Another class of small molecule SK2 inhibitors acts as negative gating modulators by shifting the Ca²⁺ dependence of activation to higher Ca²⁺ concentrations (Jenkins et al., 2011; Simó-Vicens et al., 2017). One such inhibitor, AP31969, is currently in clinical trials for the treatment of arrhythmia (Saljic et al., 2024). Mutagenesis experiments with the structurally related inhibitor AP14145 suggest that these compounds bind within the pore directly below the selectivity filter (Simó-Vicens et al., 2017). Similar potencies on SK1, 2, and 3 channels have been reported most likely due to the homology of pore lining residues in the SK family. However, selective SK1 inhibitors were developed that take advantage of a unique residue, Ser293, on S5 (Hougaard et al., 2012). Interestingly, only small modifications to this family of inhibitors are sufficient to switch the activity profile from inhibition to activation of SK1. However, it remains unclear how compounds that bind the transmembrane regions of SK channels affect Ca²⁺-dependent gating, which is driven by the interaction between CaM and the intracellular domains.

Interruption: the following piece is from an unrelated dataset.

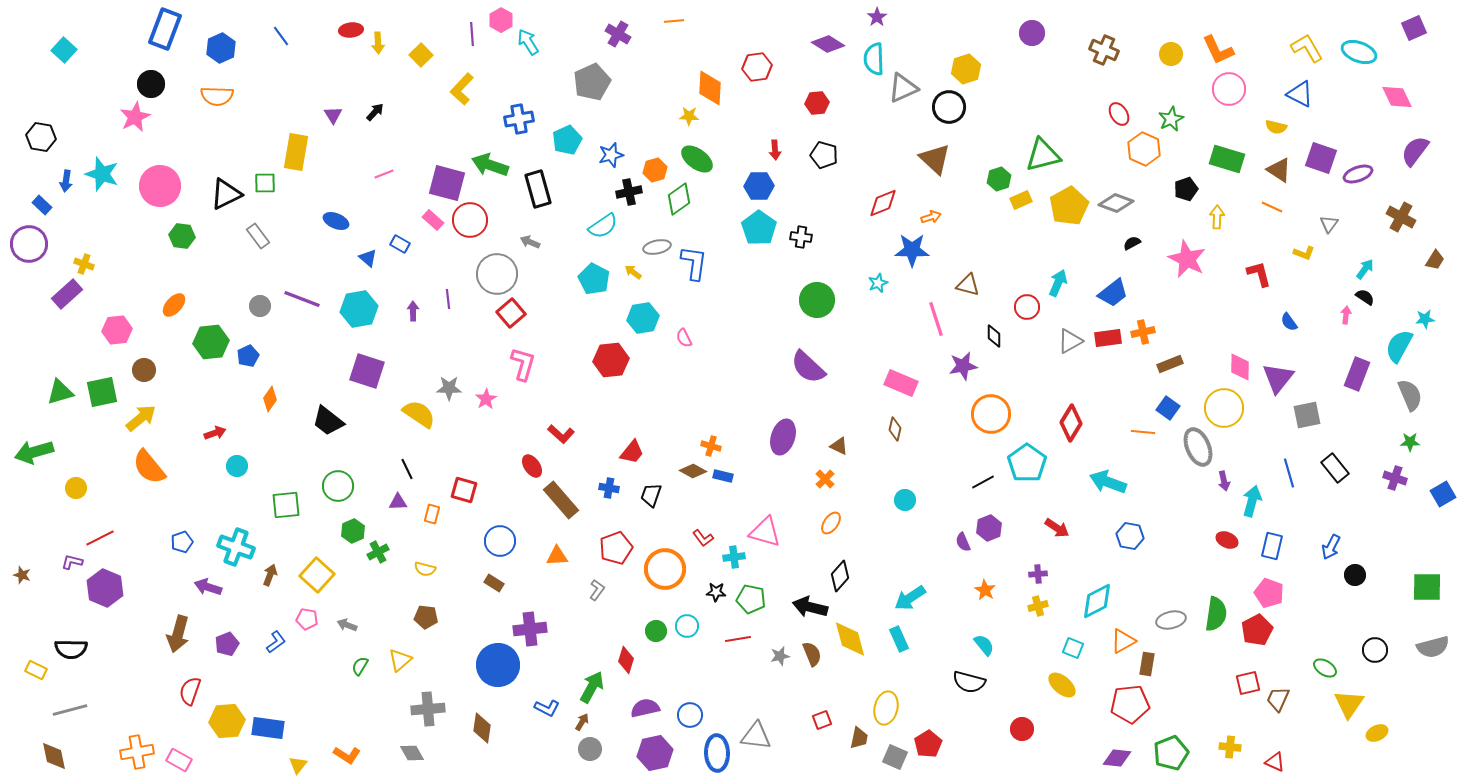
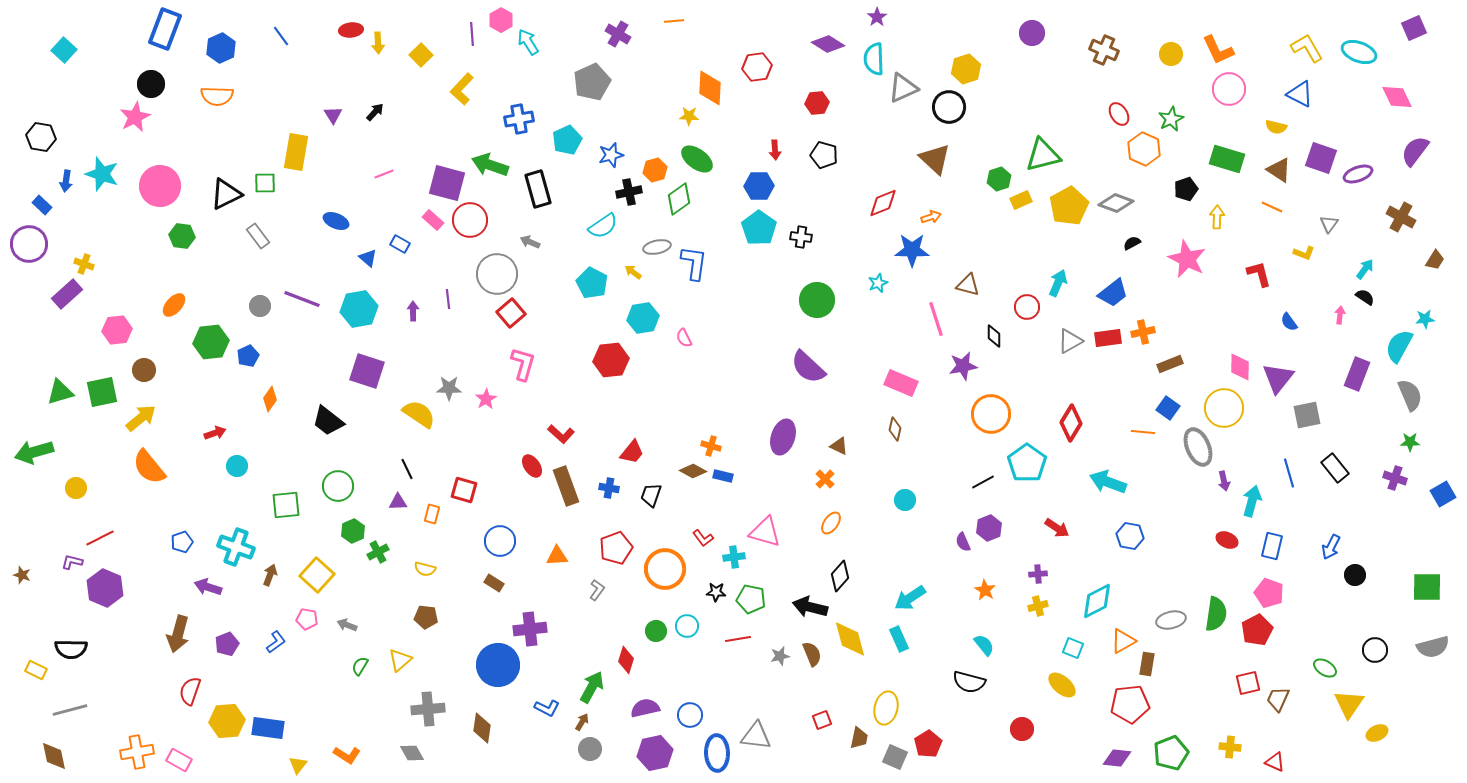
cyan pentagon at (594, 279): moved 2 px left, 4 px down
pink arrow at (1346, 315): moved 6 px left
brown rectangle at (561, 500): moved 5 px right, 14 px up; rotated 21 degrees clockwise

Despite SK2 being a prominent therapeutic target for both neurological and cardiovascular diseases, no structure of human SK2 has been reported to date. Although the structure of rat SK2 was reported while this manuscript was in preparation (Nam et al., 2025). To enable high-resolution cryo-EM studies of human SK2, we designed a chimera (SK2–4) that contains the transmembrane and extracellular domains of human SK2 and intracellular domains of human SK4. The structures of the SK2–4/CaM complexes in the Ca²⁺-bound and Ca²⁺-free conformations demonstrate that SK2 and SK4 adopt similar overall architectures and share a similar mechanism for Ca²⁺-dependent gating. However, unlike SK4, we observed a structured S3–S4 linker that induces a conformational change in the selectivity filter and forms a hydrophobic constriction at the extracellular opening of the SK2 pore. Apamin binds to the extracellular constriction formed by the S3–S4 linker to block potassium efflux. In addition, high-throughput screening and medicinal chemistry optimization efforts yielded a new class of potent SK2 inhibitors that bind to a novel pocket formed by the S5, S6, and pore helices and induce closure of the S6 helices. Structure-guided design efforts enabled switching the activity profile toward activation while retaining the same binding mode. The detailed understanding of two distinct mechanisms of SK2 channel inhibition, extracellular pore block and negative gating modulation, and a new mechanism for channel activation presented here should facilitate the rational design of potent and selective SK2 modulators.